L’entreprise finlandaise IQM développe un ordinateur quantique de 300 qubits qui, selon elle, marque la transition de l’ère NISQ actuelle vers des machines entièrement tolérantes aux pannes.
Une machine de 150 qubits sera livrée au laboratoire de recherche finlandais VTT en 2026, suivie d’un système de 300 qubits en 2027. Ce dernier est alimenté par deux processeurs quantiques supraconducteurs de 150 qubits et sera spécialement conçu pour servir de banc d’essai pour la correction quantique des erreurs (QEC) afin de permettre la recherche et le développement d’ordinateurs quantiques tolérants aux pannes.
« C’est la première fois que quelqu’un développe un ordinateur quantique avec autant de qubits », explique Mikko Välimäki, co-directeur général d’IQM, à eeNews Europe.« Cet ordinateur quantique supraconducteur de 300 qubits offre le plus grand nombre de qubits supraconducteurs dans le monde. En outre, le calendrier de livraison est rapide », déclare Piia Konstari, chef de projet pour le processus d’appel d’offres du VTT concernant les ordinateurs quantiques.
La machine utilise une architecture Noisy Intermediate Scale Quantum (NISQ) pour ses qubits supraconducteurs fabriqués à l’usine IQM d’Espoo, en Finlande, bien que l’entreprise construise également une usine à Grenoble, en France. Il s’agit de l’une des dernières machines à utiliser l’approche NISQ avant de passer à des machines plus grandes et tolérantes aux pannes, dotées de millions de qubits.
« Qu’il s’agisse de NISQ ou de tolérance aux fautes, la transition sera progressive », a déclaré M. Välimäki. « Il y aura 300 à 1000 qubits dans l’ère NISQ, puis 5000 à 10 000 qubits qui seront avec correction d’erreurs. Il s’agit d’une plate-forme de transition, et nous parlons de cette machine comme de la première machine à correction d’erreurs qui sera certainement disponible pour n’importe quel client.

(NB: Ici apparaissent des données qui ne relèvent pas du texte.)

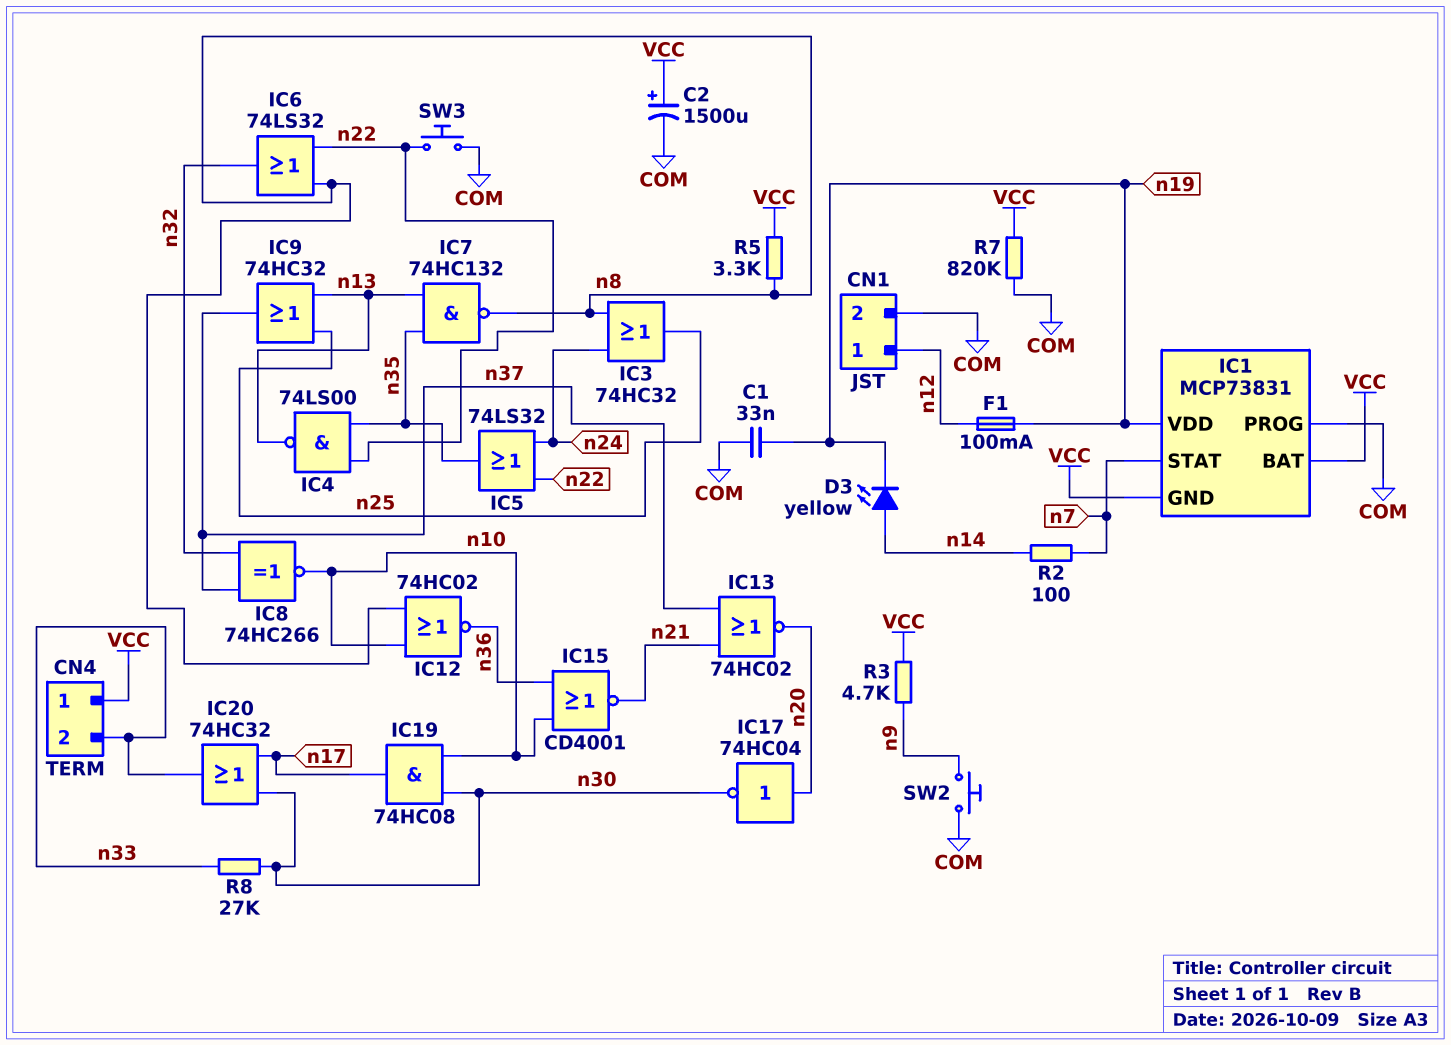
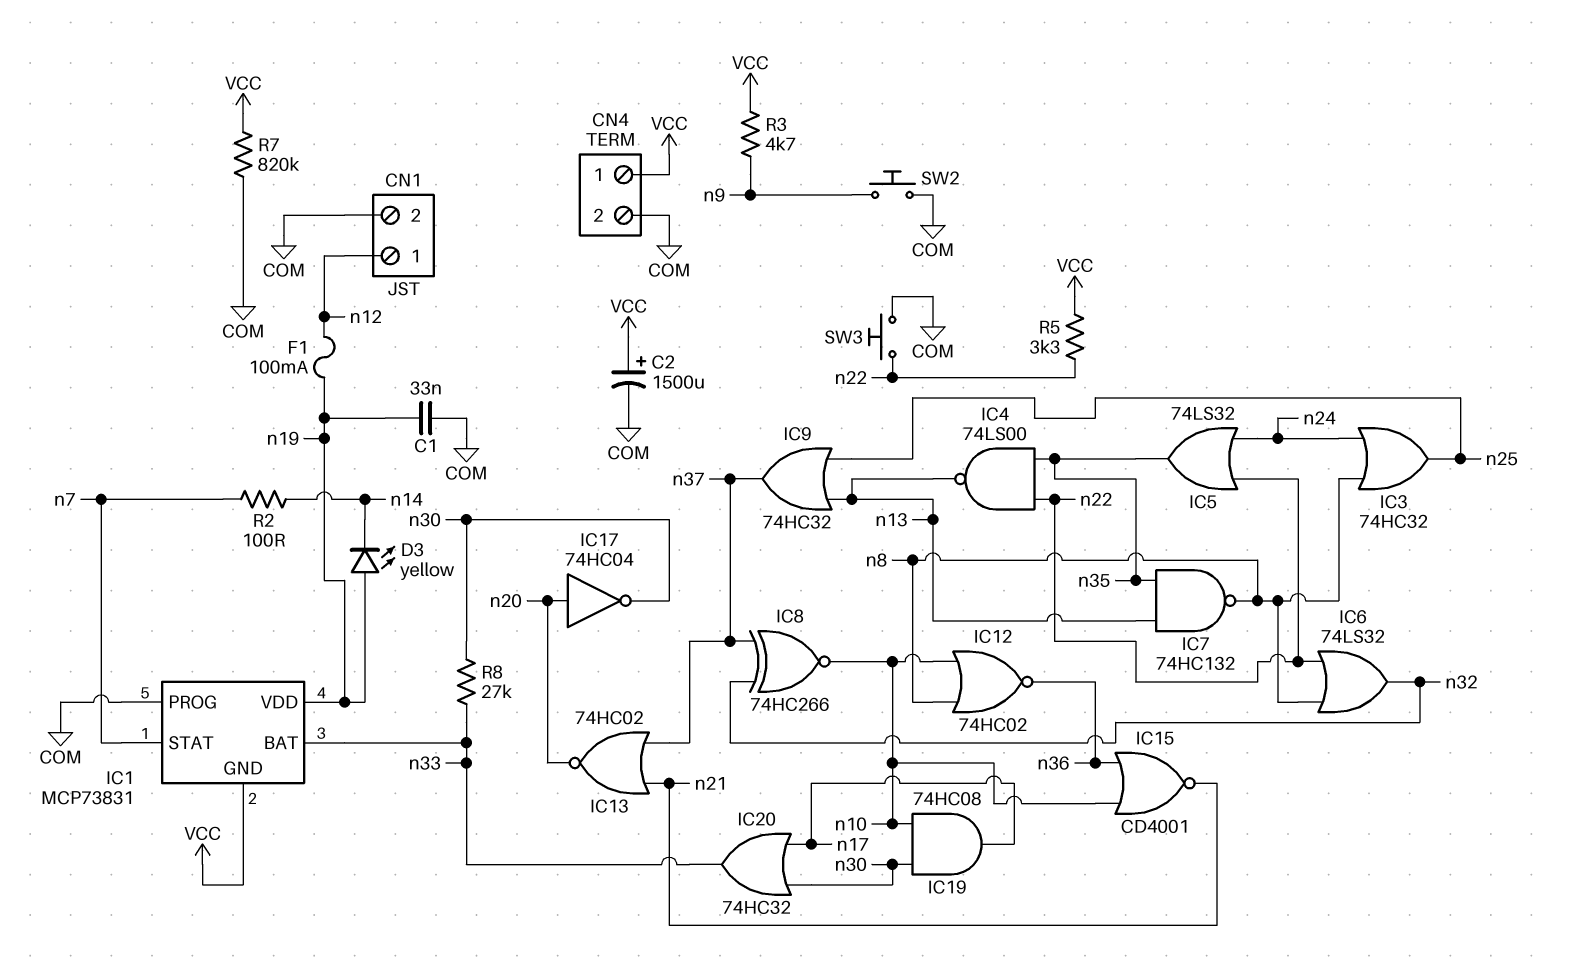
CN4 pin 2: n33 -> COM
D3: LED yellow (A n14, K n19) -> LED yellow (A n19, K n14)
IC1 pin BAT: VCC -> n33
R5: 3.3k (VCC, n8) -> 3.3k (VCC, n22)

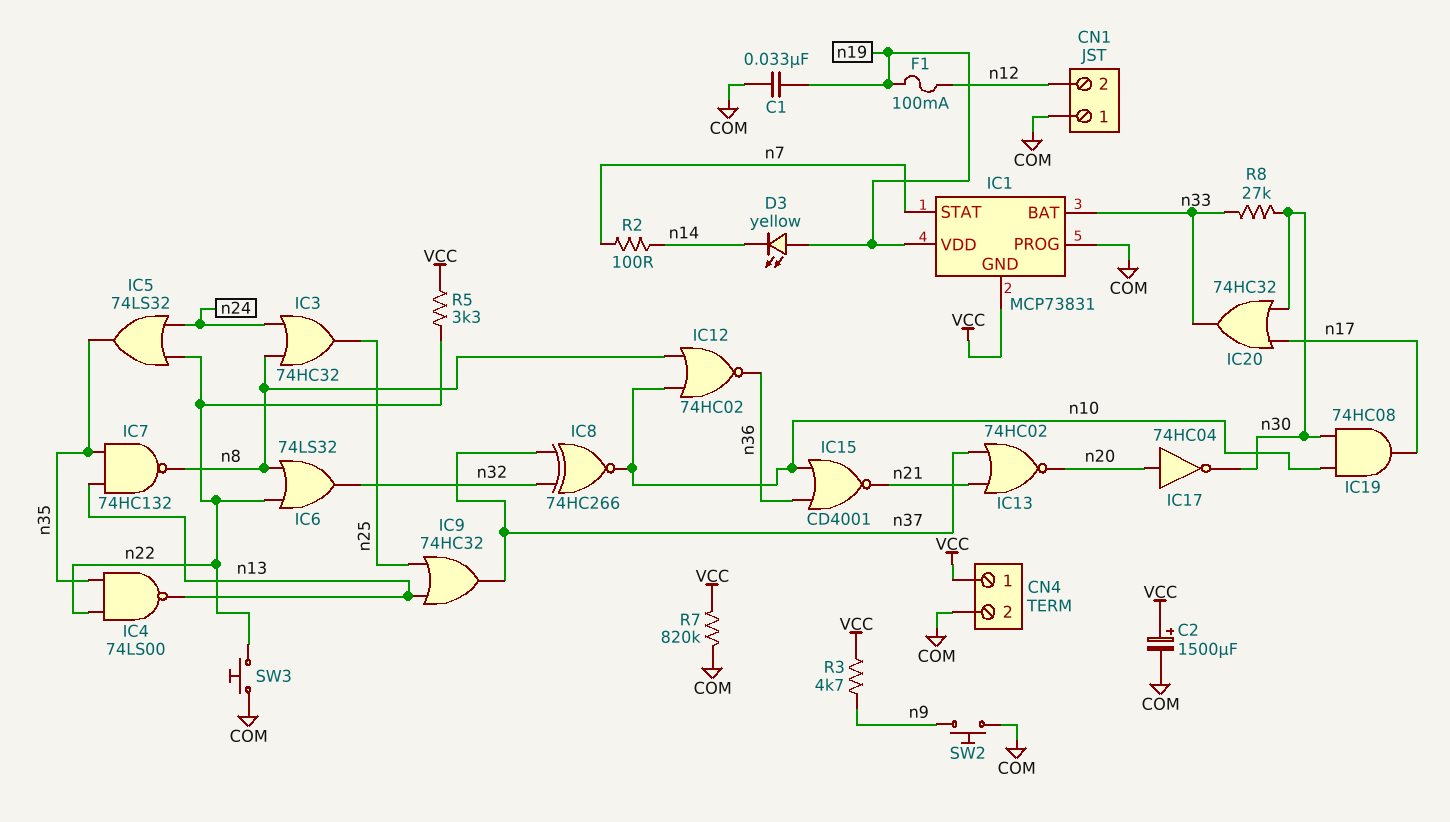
CN1 pin 1: n12 -> COM
CN1 pin 2: COM -> n12

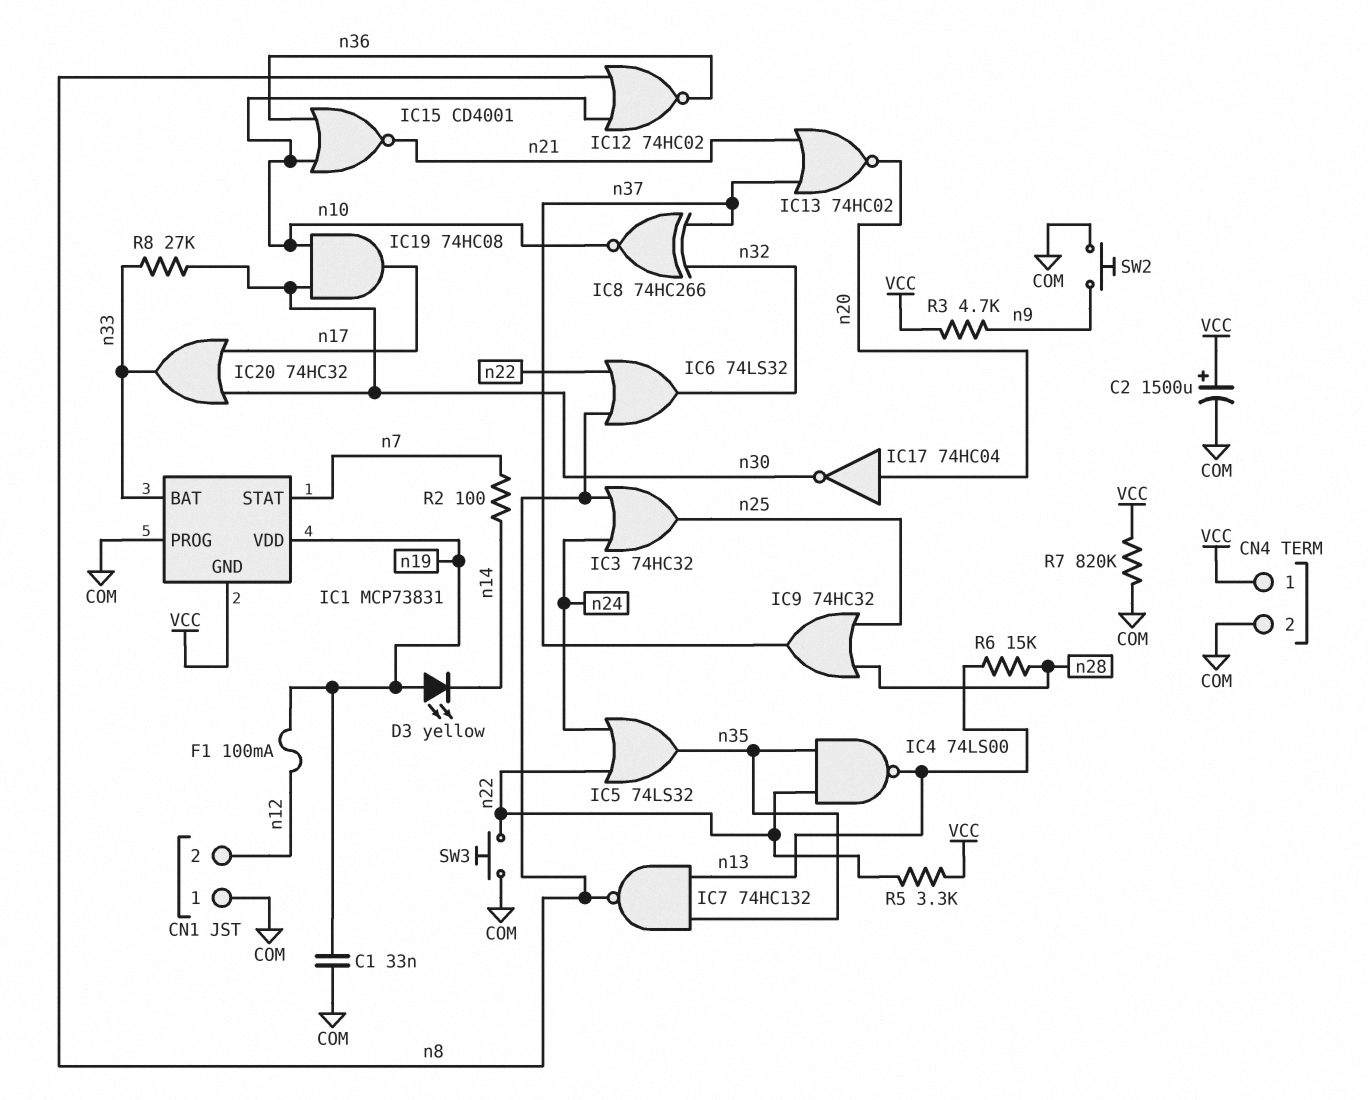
IC9: OR 74HC32 (in n13, in n25, out n37) -> OR 74HC32 (in n25, in n28, out n37)
R6: none -> 15k (n13, n28)

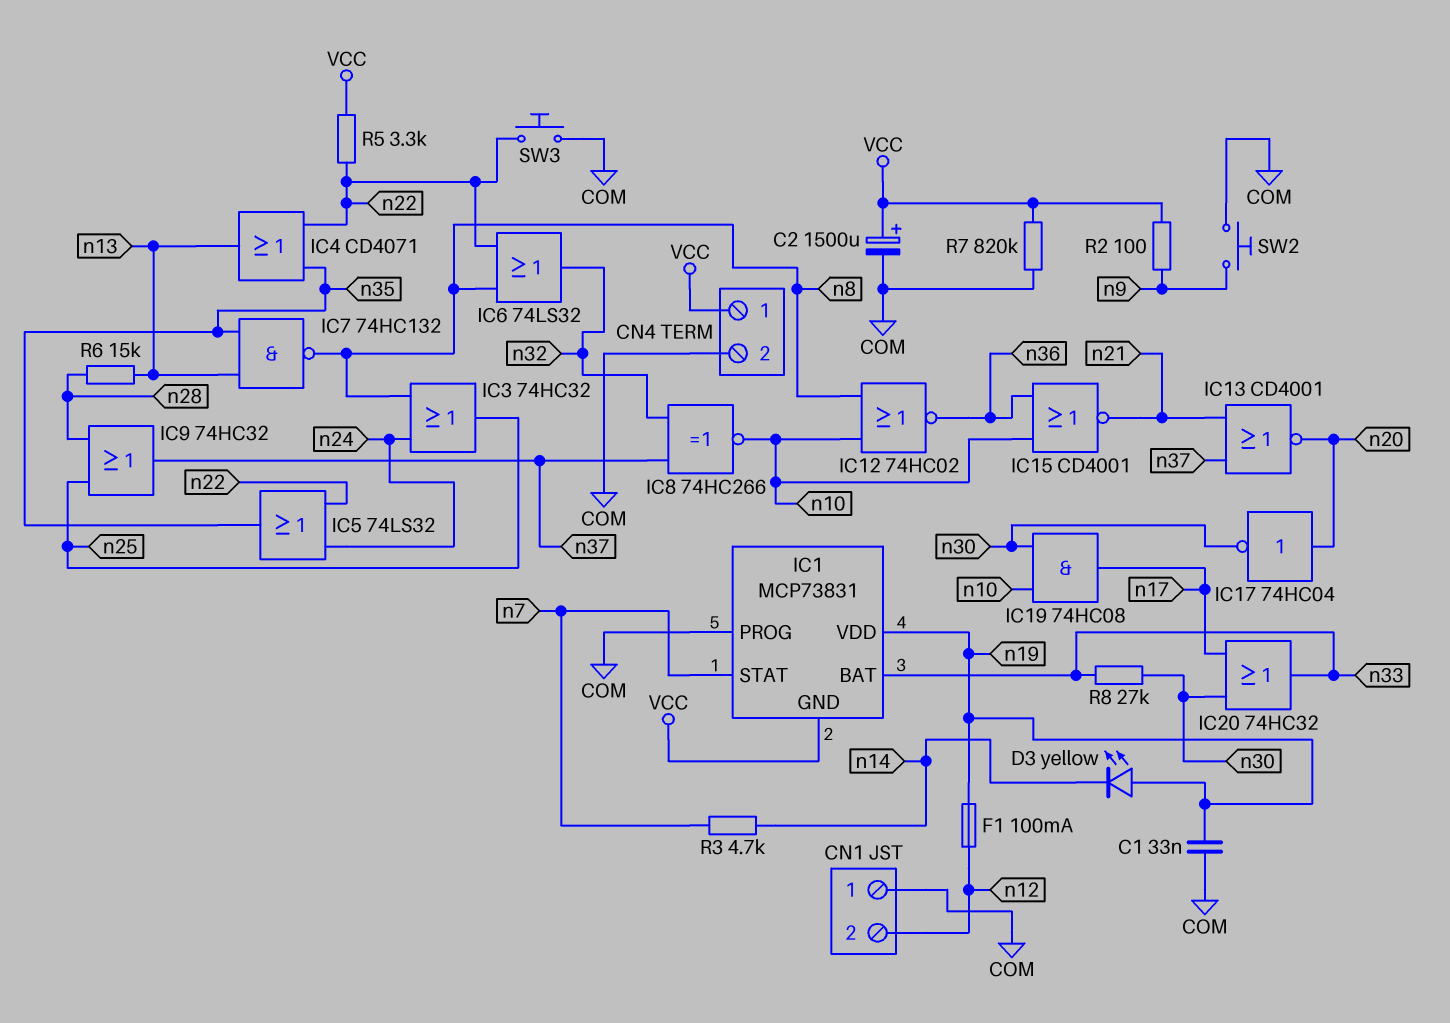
IC4: NAND 74LS00 (in n22, in n35, out n13) -> OR CD4071 (in n22, in n35, out n13)
IC13: NOR 74HC02 (in n21, in n37, out n20) -> NOR CD4001 (in n21, in n37, out n20)
R2: 100 (n7, n14) -> 100 (VCC, n9)
R3: 4.7k (VCC, n9) -> 4.7k (n7, n14)

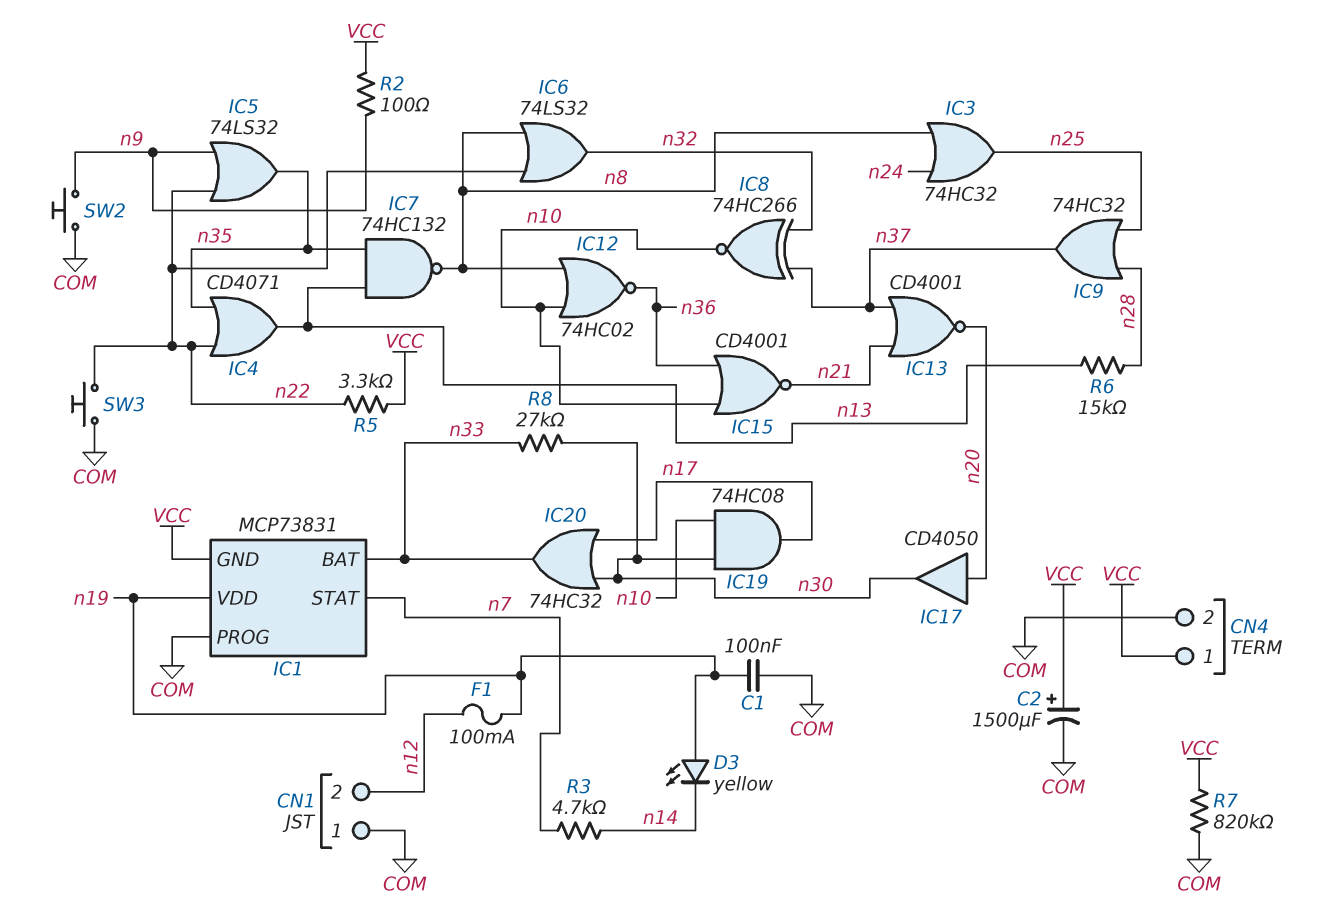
C1: 33nF (COM, n19) -> 100nF (COM, n19)
IC5: OR 74LS32 (in n22, in n24, out n35) -> OR 74LS32 (in n9, in n22, out n35)
IC17: NOT 74HC04 (in n20, out n30) -> buffer CD4050 (in n20, out n30)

« Ce système de 300 qubits sera utilisé pour la correction d’erreurs. Nous travaillons avec des partenaires sur des codes de correction d’erreurs sur des FPGA, des GPU et des CPU, et nous commençons à travailler avec chacun d’entre eux en ce moment. Certains sont plus intéressants que d’autres.

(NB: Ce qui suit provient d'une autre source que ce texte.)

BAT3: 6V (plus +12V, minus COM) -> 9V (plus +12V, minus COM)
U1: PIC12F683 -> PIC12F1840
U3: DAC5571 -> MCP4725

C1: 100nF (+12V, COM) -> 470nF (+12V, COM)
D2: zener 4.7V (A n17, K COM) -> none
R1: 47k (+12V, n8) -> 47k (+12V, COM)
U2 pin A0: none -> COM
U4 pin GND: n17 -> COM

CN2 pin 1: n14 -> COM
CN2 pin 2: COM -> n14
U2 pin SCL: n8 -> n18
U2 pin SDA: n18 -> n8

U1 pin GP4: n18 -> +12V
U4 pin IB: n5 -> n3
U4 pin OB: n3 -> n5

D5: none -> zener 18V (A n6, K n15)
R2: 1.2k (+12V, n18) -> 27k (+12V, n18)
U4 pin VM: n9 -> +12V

« Nous avons préparé l’offre et travaillé sur les spécifications techniques pendant un an, mais nous avons convenu avec VTT de ne pas divulguer les spécifications à ce stade, car il ne s’agit pas d’une annonce de produit. Nous envisageons différentes configurations pour différents cas d’utilisation. Nous pourrions avoir une combinaison de topologies dans un seul ordinateur, donc nous pourrions avoir une topologie Crystal, une Crystal et une Star ou deux Stars.
Il a toutefois évoqué l’utilisation de chiplets de 150 qubits pour construire des machines plus grandes.
L’ordinateur quantique de 300 qubits sera spécialement conçu pour prendre en charge les expériences de correction d’erreurs quantiques, une étape essentielle vers l’informatique quantique tolérante aux pannes. Le système devrait permettre la recherche d’algorithmes pour des techniques telles que le tricotage de circuits.
« Nous pensons qu’il y a une énorme différence dans la plateforme logicielle à mesure que nous avançons, elle est plus flexible que celle d’IBM ou de Google, avec un kit de développement logiciel (SDK), un libre choix d’outils de programmation et un accès de niveau inférieur aux qubits ».
Les deux ordinateurs quantiques seront intégrés à l’infrastructure HPC finlandaise. IQM a déjà livré des machines de 5 qubits, 20 qubits et 50 qubits à VTT. La machine de 5 qubits coûte 1 million d’euros, et la machine de 300 qubits sera d’un prix similaire par qubit, explique Välimäki.
« L’un des défis posés par les systèmes installés chez l’utilisateur a été le prix : comment vendre de tels systèmes pour 50 ou 100 millions de dollars? alors nous avons envisagé la question sous un angle différent. Il doit être plus abordable que cela, en particulier pour les universités. Nous voulons abaisser le prix du qubit au fur et à mesure, et non pas l’augmenter par rapport à ce qu’il est aujourd’hui », a-t-il déclaré.
« La fabrication de la puce est coûteuse et nous avons notre fonderie en Finlande, que nous agrandissons au fur et à mesure, ce qui permettra de réduire les coûts, mais la pression sur les prix ne va pas disparaître », a-t-il déclaré.
« La topologie actuelle n’est pas tenable car les câbles et les composants sont très chers, le prix de l’électronique est extrêmement élevé par rapport au prix du système, mais l’électronique que nous utilisons aujourd’hui n’est pas la même que celle que nous utiliserons dans deux ans, et les câbles ne seront pas les mêmes ».